Her stepmother gathered the girl to her, and Elsie sobbed wildly on her breast. Mrs. Moss, who had been more severe with Elsie Marley at Enderby than she had ever been with any one before, was now disposed to be very gentle—perhaps over-lenient—with the real culprit.
"Yes, Elsie, I am your Cousin Julia—to the end of things," Miss Pritchard assured her. And she spoke almost solemnly. "But tell me, dear—you didn't know what you were doing? Oh, Elsie, you didn't realize that it wasn't—that it was—wrong?"
"Not at first—not when I did it," sobbed Elsie. Then she uncovered her face. "But I knew afterward. It came to me then, and I knew it was the sort of wrong you think worst of all. And so do I, honestly, Cousin Julia."
Again Miss Pritchard walked to the window. Elsie's eyes followed her in agonized appeal.
"Cousin Julia!" she cried desperately. And Miss Pritchard was at her side in a moment. But though her face was all tenderness and sympathy, the pain that shone through it would have been severe retribution even had Elsie been altogether impenitent.

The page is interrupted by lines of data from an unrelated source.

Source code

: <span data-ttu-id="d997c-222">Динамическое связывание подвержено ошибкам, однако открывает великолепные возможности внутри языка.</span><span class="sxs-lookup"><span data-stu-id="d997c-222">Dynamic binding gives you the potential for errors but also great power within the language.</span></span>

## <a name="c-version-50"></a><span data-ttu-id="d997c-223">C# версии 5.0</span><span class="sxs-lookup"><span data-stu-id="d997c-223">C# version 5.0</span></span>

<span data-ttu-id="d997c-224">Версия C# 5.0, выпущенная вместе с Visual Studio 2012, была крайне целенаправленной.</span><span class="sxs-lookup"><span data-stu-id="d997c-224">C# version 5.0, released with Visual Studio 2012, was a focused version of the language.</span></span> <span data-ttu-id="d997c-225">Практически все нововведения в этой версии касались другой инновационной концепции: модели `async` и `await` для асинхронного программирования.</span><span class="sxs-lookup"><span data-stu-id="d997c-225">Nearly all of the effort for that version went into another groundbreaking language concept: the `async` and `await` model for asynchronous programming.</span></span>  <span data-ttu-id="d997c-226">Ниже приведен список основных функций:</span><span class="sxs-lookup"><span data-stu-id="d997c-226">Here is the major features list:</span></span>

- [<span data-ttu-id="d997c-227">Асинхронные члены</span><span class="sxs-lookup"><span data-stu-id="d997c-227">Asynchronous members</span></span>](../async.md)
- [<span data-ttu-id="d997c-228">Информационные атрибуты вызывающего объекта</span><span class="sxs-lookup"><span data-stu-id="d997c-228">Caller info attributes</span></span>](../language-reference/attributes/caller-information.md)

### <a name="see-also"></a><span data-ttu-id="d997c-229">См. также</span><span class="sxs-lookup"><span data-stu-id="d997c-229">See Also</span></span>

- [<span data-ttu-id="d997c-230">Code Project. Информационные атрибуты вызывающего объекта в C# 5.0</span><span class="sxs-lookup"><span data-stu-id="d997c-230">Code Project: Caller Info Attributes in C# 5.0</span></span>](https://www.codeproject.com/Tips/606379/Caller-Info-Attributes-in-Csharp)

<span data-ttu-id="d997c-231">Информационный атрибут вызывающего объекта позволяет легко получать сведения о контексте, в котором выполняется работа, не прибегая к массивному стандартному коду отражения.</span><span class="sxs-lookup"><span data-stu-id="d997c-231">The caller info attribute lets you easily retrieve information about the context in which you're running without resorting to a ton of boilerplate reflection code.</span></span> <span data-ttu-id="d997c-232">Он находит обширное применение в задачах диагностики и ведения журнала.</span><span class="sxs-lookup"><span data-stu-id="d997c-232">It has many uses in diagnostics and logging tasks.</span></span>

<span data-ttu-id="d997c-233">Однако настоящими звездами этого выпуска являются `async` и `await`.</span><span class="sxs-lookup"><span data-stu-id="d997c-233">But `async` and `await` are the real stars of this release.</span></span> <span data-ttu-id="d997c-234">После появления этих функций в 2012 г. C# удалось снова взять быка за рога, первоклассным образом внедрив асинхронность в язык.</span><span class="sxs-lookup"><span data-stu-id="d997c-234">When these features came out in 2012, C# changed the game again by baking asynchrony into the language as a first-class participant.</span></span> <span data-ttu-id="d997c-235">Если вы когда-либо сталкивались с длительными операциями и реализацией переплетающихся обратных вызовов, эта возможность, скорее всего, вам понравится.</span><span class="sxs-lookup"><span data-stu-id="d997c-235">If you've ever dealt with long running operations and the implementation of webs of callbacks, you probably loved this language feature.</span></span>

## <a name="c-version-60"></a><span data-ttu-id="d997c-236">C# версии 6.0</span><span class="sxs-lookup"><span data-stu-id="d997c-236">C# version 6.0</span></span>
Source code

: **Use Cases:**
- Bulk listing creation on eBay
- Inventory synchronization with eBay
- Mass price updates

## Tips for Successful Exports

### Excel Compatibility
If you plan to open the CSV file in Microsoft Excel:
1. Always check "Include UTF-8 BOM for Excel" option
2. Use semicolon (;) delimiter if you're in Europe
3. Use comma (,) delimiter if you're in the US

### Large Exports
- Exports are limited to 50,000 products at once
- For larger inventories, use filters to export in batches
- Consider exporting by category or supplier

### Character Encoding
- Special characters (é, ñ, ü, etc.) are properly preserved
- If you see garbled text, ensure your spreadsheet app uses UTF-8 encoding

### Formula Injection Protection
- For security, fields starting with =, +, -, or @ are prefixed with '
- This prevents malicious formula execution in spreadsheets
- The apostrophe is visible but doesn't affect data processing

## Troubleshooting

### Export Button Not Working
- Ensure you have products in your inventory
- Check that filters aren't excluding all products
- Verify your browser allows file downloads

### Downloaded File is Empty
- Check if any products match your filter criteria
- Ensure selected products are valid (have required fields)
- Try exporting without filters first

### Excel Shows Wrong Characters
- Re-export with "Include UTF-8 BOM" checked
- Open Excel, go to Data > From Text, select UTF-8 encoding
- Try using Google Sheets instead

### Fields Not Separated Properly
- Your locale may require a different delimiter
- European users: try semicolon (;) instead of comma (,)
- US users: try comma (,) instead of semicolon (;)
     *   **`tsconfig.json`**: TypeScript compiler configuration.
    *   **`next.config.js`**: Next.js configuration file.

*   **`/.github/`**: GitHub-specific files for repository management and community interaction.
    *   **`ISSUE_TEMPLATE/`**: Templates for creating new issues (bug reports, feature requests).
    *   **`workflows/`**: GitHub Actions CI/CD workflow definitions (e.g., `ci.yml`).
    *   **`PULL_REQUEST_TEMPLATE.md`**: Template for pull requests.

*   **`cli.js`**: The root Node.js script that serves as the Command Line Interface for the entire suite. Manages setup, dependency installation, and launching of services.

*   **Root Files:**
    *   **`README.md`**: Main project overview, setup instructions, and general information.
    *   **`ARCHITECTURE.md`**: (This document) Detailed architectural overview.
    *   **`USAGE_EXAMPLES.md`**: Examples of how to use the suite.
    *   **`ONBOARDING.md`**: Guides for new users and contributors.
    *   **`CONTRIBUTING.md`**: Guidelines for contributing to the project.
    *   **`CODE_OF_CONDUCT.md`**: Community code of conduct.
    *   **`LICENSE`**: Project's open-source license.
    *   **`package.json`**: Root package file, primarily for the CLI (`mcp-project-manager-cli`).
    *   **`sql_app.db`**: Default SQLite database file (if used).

"Oh, Cousin Julia, I was sorry!" the girl cried, "I was terribly sorry. But it only came on me when everything was—sort of—fixed, you know. I couldn't bear to break up Elsie Marley's happiness at Enderby, and—I couldn't bear to have it—hurt you—though I know this is a lot worse. So I was going to disappear. I had my mind all made up. I was going to leave a letter so that you wouldn't feel troubled. And I thought that would sort of make up for everything, because I never would have been happy again. And then—oh, Cousin Julia, then came that chance that I knew led straight to the stage, and I lost my head. I chose to be wicked, and I suppose I lost my soul as well as my head, only—there's something that hurts as if I still had one."